**TASK STATEMENT**
Search the entries below. Return every line that has "held" in it.

[[ INPUT FOR THIS TASK, beginning ]]

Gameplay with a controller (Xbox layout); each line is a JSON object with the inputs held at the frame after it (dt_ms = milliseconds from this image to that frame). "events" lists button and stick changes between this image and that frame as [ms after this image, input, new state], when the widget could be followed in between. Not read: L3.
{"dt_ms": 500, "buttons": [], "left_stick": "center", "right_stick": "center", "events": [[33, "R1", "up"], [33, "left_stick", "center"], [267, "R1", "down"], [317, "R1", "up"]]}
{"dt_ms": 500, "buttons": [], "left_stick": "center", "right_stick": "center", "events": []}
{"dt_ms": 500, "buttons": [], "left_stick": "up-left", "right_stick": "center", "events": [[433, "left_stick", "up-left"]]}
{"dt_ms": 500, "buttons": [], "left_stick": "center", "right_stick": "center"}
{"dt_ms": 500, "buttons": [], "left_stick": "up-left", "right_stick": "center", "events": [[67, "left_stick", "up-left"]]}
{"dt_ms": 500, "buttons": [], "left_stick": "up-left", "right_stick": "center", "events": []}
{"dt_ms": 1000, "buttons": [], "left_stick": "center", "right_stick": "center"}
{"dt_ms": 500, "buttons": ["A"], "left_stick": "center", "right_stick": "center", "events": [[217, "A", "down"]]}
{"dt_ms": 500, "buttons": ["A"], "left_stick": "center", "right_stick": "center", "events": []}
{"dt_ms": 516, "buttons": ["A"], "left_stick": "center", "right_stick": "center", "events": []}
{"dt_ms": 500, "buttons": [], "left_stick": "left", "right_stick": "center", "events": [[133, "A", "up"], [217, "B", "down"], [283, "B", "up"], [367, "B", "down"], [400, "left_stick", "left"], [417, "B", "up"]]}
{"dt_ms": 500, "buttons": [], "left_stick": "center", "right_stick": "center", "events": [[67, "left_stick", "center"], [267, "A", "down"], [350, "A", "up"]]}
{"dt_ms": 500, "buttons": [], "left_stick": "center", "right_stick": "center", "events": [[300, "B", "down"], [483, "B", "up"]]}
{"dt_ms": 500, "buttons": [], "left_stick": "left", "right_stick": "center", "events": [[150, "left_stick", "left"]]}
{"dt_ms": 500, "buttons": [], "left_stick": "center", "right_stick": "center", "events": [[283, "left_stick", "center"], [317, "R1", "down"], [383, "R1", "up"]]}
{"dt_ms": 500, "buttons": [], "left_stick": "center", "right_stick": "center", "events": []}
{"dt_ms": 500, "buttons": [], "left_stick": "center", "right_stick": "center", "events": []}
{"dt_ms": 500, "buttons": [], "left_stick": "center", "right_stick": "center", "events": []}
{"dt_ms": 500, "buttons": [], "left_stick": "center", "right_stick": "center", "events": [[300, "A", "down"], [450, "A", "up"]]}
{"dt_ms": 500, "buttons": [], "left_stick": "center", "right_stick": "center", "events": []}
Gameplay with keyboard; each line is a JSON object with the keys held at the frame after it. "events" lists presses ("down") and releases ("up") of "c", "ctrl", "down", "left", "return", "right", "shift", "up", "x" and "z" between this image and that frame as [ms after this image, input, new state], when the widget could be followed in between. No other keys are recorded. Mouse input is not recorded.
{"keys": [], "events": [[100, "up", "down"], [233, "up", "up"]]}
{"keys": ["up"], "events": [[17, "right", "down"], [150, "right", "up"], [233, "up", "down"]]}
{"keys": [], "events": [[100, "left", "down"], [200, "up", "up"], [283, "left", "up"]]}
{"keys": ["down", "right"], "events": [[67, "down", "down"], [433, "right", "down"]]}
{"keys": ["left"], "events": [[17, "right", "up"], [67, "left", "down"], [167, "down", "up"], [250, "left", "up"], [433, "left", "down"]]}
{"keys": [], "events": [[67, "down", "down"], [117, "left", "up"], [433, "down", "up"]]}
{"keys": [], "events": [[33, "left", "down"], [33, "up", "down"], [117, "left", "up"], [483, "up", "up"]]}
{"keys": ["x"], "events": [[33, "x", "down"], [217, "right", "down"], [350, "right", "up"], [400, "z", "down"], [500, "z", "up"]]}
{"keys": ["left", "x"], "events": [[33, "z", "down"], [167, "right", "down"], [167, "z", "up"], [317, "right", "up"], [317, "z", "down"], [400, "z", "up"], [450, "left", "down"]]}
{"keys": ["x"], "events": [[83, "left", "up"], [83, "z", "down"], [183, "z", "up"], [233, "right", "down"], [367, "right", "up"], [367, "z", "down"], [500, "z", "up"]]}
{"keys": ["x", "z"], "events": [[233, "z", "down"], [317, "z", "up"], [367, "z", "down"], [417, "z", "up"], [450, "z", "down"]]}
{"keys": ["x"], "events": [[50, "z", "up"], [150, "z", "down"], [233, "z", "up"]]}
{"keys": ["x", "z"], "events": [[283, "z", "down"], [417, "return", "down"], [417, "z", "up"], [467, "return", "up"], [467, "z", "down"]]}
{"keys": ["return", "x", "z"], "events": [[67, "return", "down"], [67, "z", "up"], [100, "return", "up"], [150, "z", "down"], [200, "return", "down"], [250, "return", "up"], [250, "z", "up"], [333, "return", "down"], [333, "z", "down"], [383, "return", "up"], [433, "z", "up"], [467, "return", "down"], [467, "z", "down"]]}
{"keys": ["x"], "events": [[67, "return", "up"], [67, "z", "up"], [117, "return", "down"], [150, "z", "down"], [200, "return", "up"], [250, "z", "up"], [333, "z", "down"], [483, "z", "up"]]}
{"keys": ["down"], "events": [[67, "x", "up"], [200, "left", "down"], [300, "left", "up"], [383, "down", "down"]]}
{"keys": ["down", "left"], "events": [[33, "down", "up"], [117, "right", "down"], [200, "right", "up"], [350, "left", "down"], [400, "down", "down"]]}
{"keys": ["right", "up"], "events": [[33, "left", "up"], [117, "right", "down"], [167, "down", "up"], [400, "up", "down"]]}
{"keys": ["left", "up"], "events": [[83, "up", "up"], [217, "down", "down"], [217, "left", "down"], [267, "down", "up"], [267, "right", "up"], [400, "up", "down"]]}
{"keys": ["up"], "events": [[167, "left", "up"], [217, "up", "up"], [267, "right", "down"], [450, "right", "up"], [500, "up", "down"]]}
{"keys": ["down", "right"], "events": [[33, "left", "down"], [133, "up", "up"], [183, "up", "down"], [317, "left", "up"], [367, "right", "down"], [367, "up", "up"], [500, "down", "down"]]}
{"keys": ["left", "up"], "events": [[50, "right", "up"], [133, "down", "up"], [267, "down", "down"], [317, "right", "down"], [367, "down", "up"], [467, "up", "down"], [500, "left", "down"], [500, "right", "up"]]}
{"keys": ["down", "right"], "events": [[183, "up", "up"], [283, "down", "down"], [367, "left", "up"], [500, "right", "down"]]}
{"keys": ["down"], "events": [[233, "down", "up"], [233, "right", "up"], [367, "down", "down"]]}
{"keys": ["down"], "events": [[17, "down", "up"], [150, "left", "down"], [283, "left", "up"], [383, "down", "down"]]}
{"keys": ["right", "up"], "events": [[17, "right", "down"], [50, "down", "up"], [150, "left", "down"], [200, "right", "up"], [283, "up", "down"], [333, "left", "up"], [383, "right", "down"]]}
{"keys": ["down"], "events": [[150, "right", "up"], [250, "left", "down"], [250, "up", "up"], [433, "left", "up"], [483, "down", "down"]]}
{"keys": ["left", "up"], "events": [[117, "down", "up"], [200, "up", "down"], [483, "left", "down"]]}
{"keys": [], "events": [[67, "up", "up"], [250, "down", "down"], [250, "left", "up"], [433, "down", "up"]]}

[[ INPUT FOR THIS TASK, end ]]

**FINISHED EXERCISE**
Gameplay with a controller (Xbox layout); each line is a JSON object with the inputs held at the frame after it (dt_ms = milliseconds from this image to that frame). "events" lists button and stick changes between this image and that frame as [ms after this image, input, new state], when the widget could be followed in between. Not read: L3.
Gameplay with keyboard; each line is a JSON object with the keys held at the frame after it. "events" lists presses ("down") and releases ("up") of "c", "ctrl", "down", "left", "return", "right", "shift", "up", "x" and "z" between this image and that frame as [ms after this image, input, new state], when the widget could be followed in between. No other keys are recorded. Mouse input is not recorded.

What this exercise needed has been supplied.